Although Oracle was one of the last major software companies to launch itself in the cloud, he married the idea of creative destruction in a breathtaking way. With BYOL – Bring Your Own License – the company has inspired a move from its traditional software customers to its infrastructure cloud.
With the recently announced Soar program, Oracle has embarked on an effort to translate customers and their legacy applications to Fusion applications running in the cloud.
He continued the translation exercise on Tuesday, offering a new online learning platform called "Oracle LaunchPad", as well as elements such as free QuickStart learning events. and a Starter Pack for a guided education.
Oracle also announced a very flat customer service modality consisting of platinum level service for each customer – free of charge – and personalized service at prices determined by need.
It's worth noting that this sounds a lot like the Salesforce Trailhead program, which is an autorythmated educational system with learning and gamified testing, online content and a little more. My point of view is not so much to go into all the goodness of Salesforce as to say that it looks more like an example of convergent evolution than a simple copy.
What is convergent evolution?
To digress briefly, convergent evolution occurs when something – say structures like the eye or the wings – evolves several times but independently. Take wings, for example. They have evolved independently in insects, birds, pterosaurs and bats. In other words, if there is a result you are aiming for, there are very few ways to achieve it. (Thank you for letting me scratch this itch.) So you have to wait for an overlap.

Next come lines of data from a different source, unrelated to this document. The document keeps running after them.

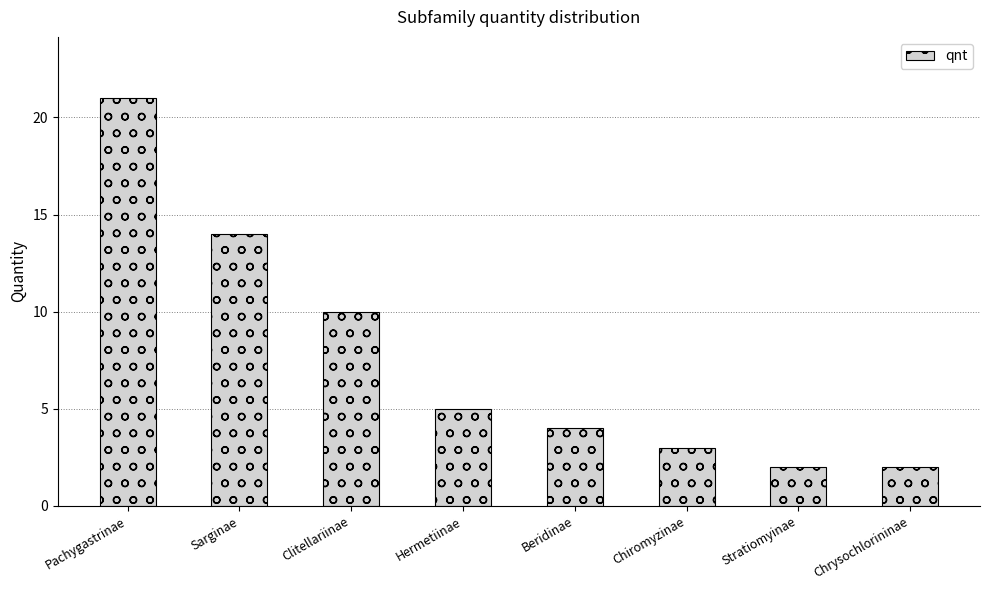

How many bars are there in total?

8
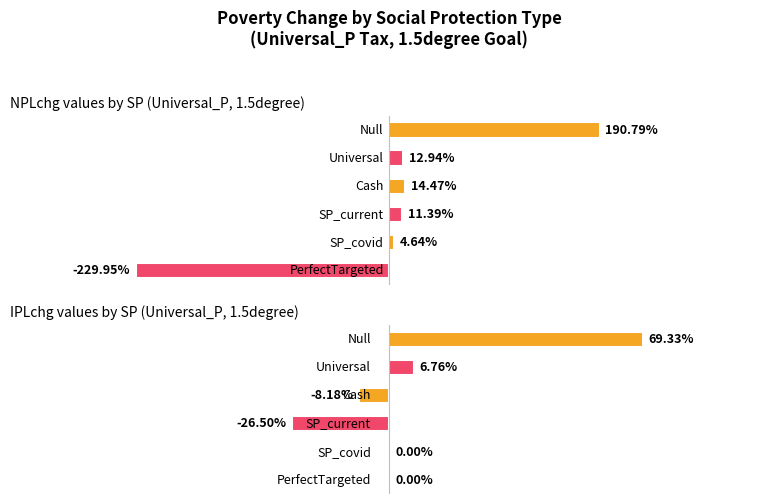

Is the value of NPLchg at Cash greater than the value of IPLchg at PerfectTargeted?

Yes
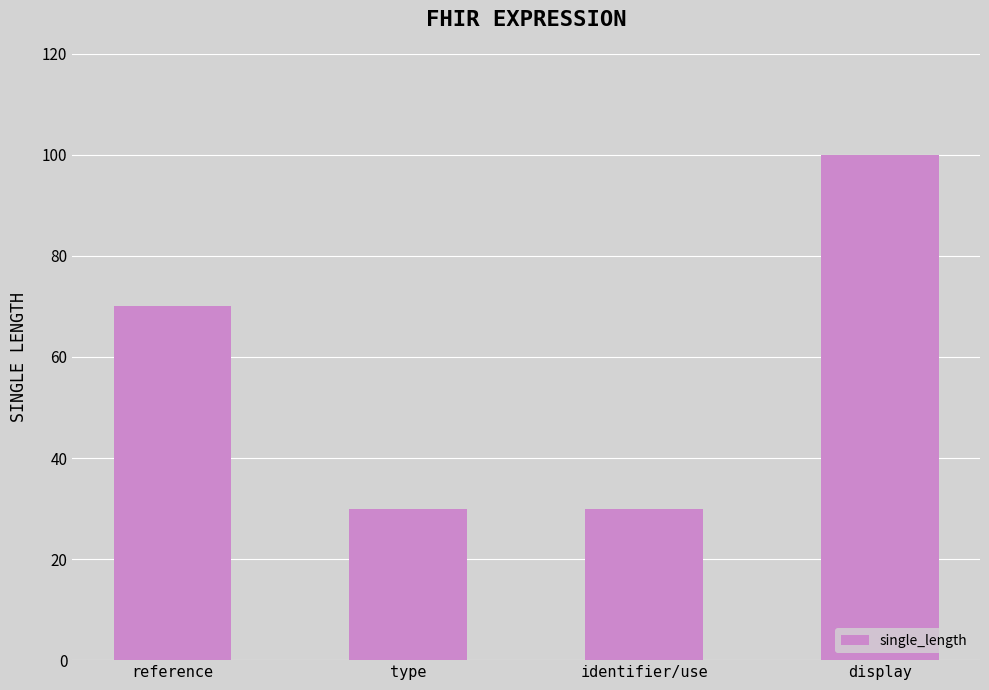

What is the label of the 1st bar from the left?

reference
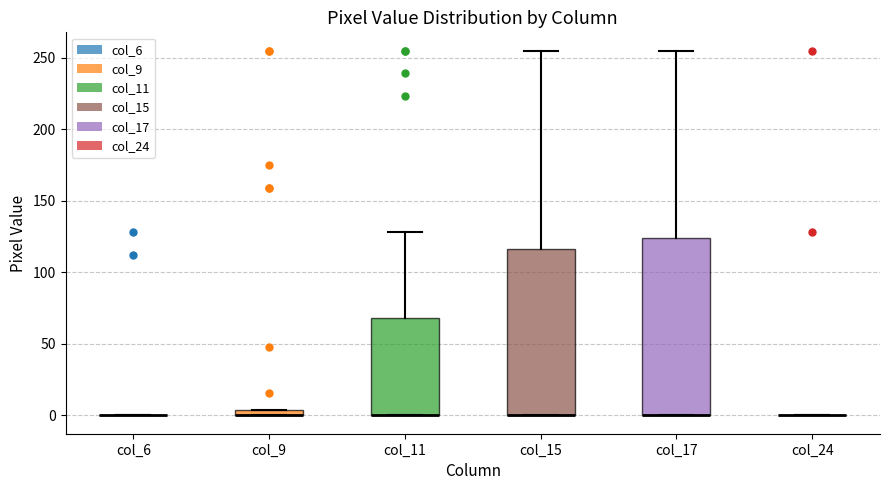

Where is the lower edge of the box for col_15 on the y-axis? The values are not printed on the chart, so give them approximately, as read against the axis.

0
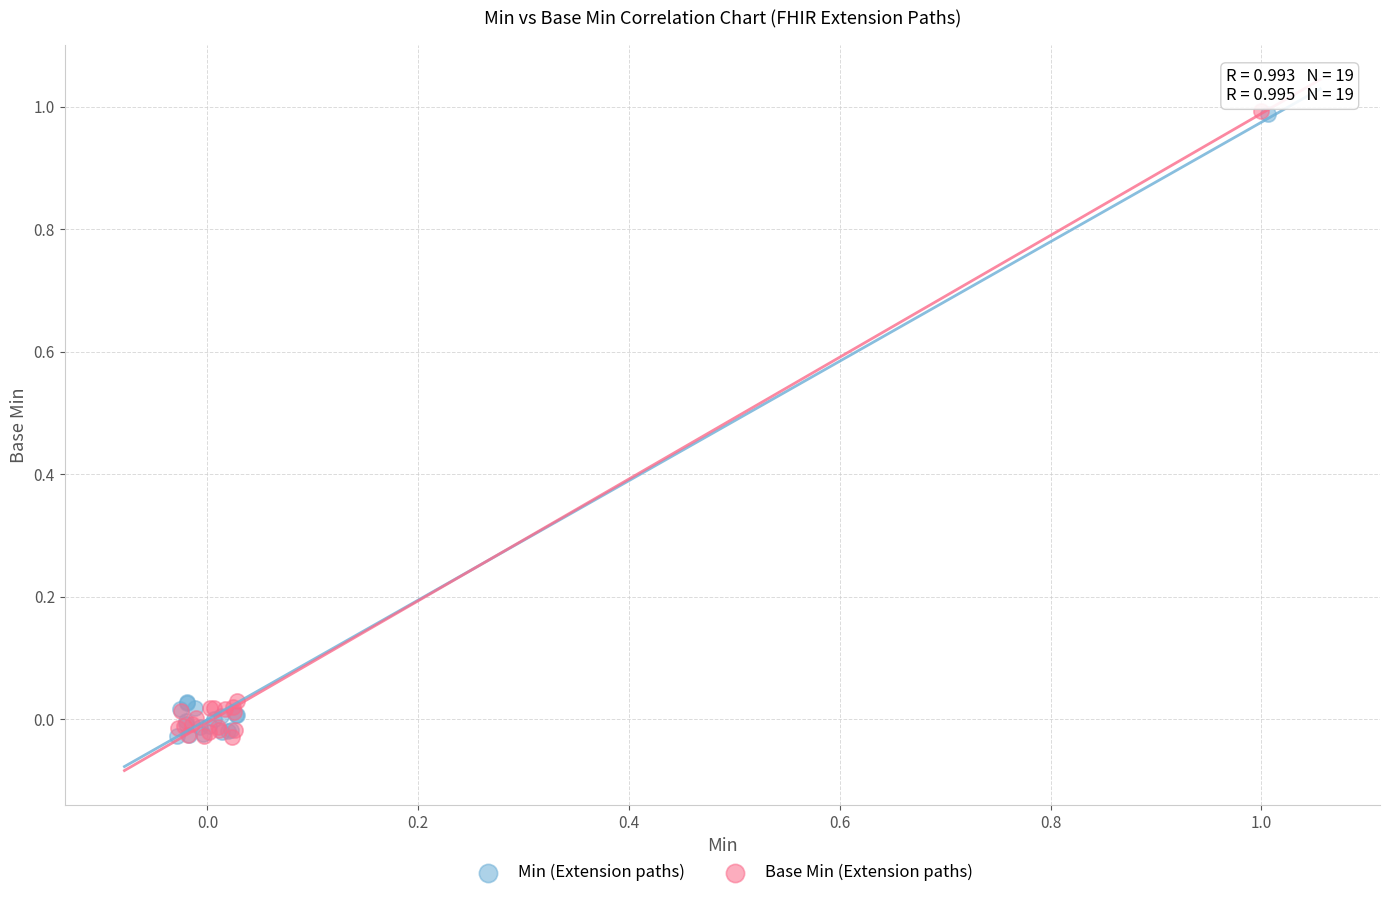

What are all the series names shown in the legend?

Min (Extension paths), Base Min (Extension paths)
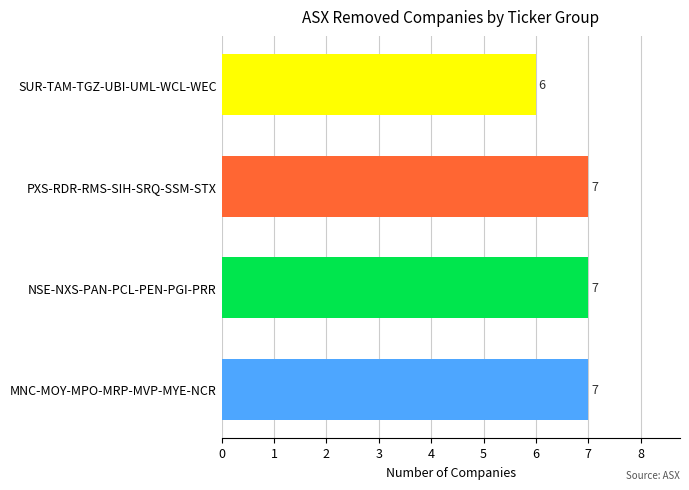

How many values are between 7 and 8?

3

In this case, Oracle tries to disrupt its service model by proposing a mode that corresponds to the new reality rather than adapting its old features. It's hard to disagree with that. However, Oracle sees its mission a little differently from other providers because it has to convert or migrate a huge installed base from the existing world to the cloud, while others could start their efforts in the cloud more easily.
Oracle's customers are mostly businesses or small businesses that might have less tolerance for migrations that are "efficient" than 90%. With this as reality at ground level, it makes sense to be as proactive as possible with service and support. Hence the offer of free service and education at the platinum level.
In the mix
Much of the non-call center portion of the offer is online and asynchronous, which means that a lot of content and training modules are available to customers on their terms.
It includes the following elements:
- Comprehensive Training Paths for All Positions: Adapted to the specific needs of administrators, performers, and business users, learning paths guide users through their training. cloud learning. skills and topics.
- Searchable Content: Powerful filtering capabilities help users find the training they need. Users can search and choose where to start by filtering the role, skill level, cloud service, and functional area into a cloud service.
- Custom Dashboard: Users can edit their learning profile to better identify training topics that meet their specific needs.
- Gamification and Tutorials: The modules feature integrated product images and videos with demonstrations. As users complete the modules, they can answer quizzes and earn points and badges that accumulate throughout the process.
- Live Events Start: Live Quick Start events allow customers to learn Oracle experts and ask questions in a live forum.
The new programs will cover Oracle cloud offerings in ERP, SCM HCM, EPM and, more importantly, for the world of CRM, CX. But first look for the most robust coverage in North America.
My two bits
Whether you're a bird or a bat, a program like this looks like wings for me. That's what the company had to do to be an actor, because whatever the financial benefits associated with moving to the cloud, customers would not bet on their business without a guarantee of success.
We used to discuss creative destruction in terms of equipment or devices – things that last. However, our understanding has expanded over most of the century since Joseph Schumpeter formulated the concept for the first time. Today, we better understand that it really applies to all the products we deliver to customers – the "things" and services that promote success and satisfaction.
From the beginning, Oracle realized that cloud and subscription-related business models represented high and unacceptable business risks in the form of attrition and churn. The company worked to reduce the risk in its model, and Tuesday's announcements are a good example of how. In the process, you may have to say that Oracle is becoming a different business – another example of convergent evolution.